The 69 members of the UN-convened Net-Zero Asset Owner Alliance (NZAOA), which manage more than $10trn in financial assets globally, last week committed to cut the 2020 levels of carbon emissions in their portfolios by between 49% and 65% by 2030.

The group’s second Target Setting Protocol (TSP) also recommended a decarbonisation range of 22–32% for the period 2020–25. To date, 30 members have set 2025 targets.

A view over the City of London. (Photo by IR Stone via Shutterstock)

The TSP focuses on portfolio emissions, also known as Scope 3 emissions, which typically represent the vast majority of an asset owner’s emissions (95–97%).
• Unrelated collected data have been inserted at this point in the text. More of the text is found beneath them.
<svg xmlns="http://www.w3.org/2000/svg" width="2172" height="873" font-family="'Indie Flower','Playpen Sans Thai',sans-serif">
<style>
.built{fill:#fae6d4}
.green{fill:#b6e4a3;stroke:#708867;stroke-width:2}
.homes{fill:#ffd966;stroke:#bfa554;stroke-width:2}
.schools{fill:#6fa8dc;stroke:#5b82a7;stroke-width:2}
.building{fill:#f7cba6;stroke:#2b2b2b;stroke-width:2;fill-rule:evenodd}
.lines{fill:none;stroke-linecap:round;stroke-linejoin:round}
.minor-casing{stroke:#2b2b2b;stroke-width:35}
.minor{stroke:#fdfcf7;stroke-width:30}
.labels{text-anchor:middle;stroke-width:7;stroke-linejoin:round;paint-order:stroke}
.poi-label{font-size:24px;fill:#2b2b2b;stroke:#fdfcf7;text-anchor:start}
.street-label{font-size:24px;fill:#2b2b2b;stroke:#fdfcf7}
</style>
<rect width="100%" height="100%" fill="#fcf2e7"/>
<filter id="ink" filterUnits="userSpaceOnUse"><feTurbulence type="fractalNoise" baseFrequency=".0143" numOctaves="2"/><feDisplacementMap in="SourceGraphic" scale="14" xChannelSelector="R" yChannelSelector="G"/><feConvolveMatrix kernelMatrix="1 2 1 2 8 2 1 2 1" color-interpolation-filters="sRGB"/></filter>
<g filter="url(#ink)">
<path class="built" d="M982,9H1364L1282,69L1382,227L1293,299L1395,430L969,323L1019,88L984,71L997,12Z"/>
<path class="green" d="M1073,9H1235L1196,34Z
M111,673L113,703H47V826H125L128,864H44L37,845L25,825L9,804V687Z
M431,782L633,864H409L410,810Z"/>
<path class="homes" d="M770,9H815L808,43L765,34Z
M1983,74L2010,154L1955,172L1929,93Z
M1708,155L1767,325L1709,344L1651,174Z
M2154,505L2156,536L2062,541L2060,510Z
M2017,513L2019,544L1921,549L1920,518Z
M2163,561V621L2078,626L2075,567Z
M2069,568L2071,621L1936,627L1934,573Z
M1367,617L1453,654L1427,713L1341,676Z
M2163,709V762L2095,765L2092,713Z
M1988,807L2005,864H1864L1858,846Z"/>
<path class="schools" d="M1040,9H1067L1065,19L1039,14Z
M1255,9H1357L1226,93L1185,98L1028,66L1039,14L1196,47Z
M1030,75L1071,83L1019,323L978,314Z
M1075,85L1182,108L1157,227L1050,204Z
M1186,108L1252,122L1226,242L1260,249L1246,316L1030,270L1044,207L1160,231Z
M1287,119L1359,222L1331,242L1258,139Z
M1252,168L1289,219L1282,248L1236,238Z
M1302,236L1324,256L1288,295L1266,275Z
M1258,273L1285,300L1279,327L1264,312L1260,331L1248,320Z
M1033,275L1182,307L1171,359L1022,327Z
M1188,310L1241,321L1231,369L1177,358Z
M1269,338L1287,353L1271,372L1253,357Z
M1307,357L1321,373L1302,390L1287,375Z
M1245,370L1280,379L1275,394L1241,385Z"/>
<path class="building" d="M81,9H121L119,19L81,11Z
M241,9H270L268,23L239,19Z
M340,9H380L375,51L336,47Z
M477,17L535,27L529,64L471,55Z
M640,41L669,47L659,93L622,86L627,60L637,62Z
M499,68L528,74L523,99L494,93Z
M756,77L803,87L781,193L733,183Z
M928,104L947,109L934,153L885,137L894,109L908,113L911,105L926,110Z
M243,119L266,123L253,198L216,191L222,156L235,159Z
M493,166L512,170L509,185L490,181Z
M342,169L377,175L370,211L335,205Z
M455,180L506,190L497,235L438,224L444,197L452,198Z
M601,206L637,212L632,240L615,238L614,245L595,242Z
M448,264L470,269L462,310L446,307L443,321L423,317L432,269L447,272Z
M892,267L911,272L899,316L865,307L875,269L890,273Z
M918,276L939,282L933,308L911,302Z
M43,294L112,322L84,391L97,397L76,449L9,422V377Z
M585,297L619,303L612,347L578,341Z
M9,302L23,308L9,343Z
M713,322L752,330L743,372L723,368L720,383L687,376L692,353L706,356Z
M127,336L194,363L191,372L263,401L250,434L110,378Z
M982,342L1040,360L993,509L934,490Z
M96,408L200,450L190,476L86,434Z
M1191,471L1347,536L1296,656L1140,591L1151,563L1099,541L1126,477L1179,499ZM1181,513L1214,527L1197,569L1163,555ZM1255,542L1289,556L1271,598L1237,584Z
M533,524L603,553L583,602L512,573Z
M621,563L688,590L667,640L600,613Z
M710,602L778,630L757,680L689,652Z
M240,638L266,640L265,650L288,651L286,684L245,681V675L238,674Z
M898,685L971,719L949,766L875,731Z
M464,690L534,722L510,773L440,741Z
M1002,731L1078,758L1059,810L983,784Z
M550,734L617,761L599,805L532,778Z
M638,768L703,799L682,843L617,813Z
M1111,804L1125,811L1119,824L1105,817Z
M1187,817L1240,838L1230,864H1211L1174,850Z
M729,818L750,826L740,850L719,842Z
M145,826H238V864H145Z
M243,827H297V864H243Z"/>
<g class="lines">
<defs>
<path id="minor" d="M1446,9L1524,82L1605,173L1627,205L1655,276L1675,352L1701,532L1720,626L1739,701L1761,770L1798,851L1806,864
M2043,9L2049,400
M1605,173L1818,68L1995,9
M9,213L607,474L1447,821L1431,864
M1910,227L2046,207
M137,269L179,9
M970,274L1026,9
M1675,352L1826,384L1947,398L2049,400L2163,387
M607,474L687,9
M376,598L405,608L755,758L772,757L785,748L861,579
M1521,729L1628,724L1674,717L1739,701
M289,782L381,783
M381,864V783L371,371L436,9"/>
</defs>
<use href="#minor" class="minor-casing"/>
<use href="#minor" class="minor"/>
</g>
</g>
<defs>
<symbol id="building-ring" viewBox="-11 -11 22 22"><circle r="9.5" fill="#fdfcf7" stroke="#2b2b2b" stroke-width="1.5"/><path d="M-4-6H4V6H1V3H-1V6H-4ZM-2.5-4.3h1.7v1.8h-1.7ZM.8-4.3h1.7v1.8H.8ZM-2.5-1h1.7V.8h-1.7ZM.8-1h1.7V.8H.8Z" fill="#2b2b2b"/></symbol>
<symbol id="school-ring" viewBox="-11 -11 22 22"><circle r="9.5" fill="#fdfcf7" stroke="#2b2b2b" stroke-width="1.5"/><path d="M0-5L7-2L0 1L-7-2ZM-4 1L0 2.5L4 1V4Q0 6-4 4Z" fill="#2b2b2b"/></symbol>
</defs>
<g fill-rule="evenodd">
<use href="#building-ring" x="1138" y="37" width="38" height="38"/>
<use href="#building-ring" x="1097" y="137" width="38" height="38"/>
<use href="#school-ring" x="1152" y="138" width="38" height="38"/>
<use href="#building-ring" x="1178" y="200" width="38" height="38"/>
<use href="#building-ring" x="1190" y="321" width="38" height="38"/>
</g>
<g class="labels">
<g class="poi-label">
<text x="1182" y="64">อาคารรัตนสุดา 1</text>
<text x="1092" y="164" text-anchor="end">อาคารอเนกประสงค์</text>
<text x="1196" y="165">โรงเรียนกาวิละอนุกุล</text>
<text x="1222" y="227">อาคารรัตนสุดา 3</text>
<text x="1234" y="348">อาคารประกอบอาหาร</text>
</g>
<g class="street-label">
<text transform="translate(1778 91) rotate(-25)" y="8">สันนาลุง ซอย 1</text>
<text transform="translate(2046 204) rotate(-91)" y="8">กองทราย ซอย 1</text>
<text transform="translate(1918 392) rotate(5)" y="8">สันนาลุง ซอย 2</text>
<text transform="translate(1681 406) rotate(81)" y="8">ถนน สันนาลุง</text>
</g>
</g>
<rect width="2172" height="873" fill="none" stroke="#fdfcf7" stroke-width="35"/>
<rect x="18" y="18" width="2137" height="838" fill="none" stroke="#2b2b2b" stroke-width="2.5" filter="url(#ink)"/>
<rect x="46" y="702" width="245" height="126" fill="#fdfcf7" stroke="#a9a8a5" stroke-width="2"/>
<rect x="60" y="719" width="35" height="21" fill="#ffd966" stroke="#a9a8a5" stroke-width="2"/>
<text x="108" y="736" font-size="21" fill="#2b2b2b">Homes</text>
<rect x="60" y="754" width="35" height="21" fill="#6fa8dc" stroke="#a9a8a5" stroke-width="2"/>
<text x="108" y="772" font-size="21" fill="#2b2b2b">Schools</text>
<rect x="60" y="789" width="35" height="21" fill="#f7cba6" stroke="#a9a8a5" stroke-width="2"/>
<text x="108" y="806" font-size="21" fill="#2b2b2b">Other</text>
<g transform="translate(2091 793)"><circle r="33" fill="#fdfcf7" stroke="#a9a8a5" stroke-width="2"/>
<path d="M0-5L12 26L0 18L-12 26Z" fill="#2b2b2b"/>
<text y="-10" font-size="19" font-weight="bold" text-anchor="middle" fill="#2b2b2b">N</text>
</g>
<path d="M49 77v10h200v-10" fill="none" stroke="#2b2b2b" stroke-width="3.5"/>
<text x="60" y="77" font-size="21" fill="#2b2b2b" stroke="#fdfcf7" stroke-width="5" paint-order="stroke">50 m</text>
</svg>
The first edition of the protocol focused on the period 2020–25, with the second one pushing the horizon out to 2030.

The new protocol sets a framework for reducing financed emissions in the emissions-intensive infrastructure debt and equity sector, and doubles the business sectors covered to 14, including agriculture, chemicals and water.

NZAOA members, such as insurance giants Aviva and Swiss Re, are required to publish interim targets on a five-year cycle. The alliance is part of the Glasgow Financial Alliance for Net Zero (GFANZ), a coalition of more than 450 global banks, asset owners and asset managers that committed to reaching net zero by 2050 at COP26 in November.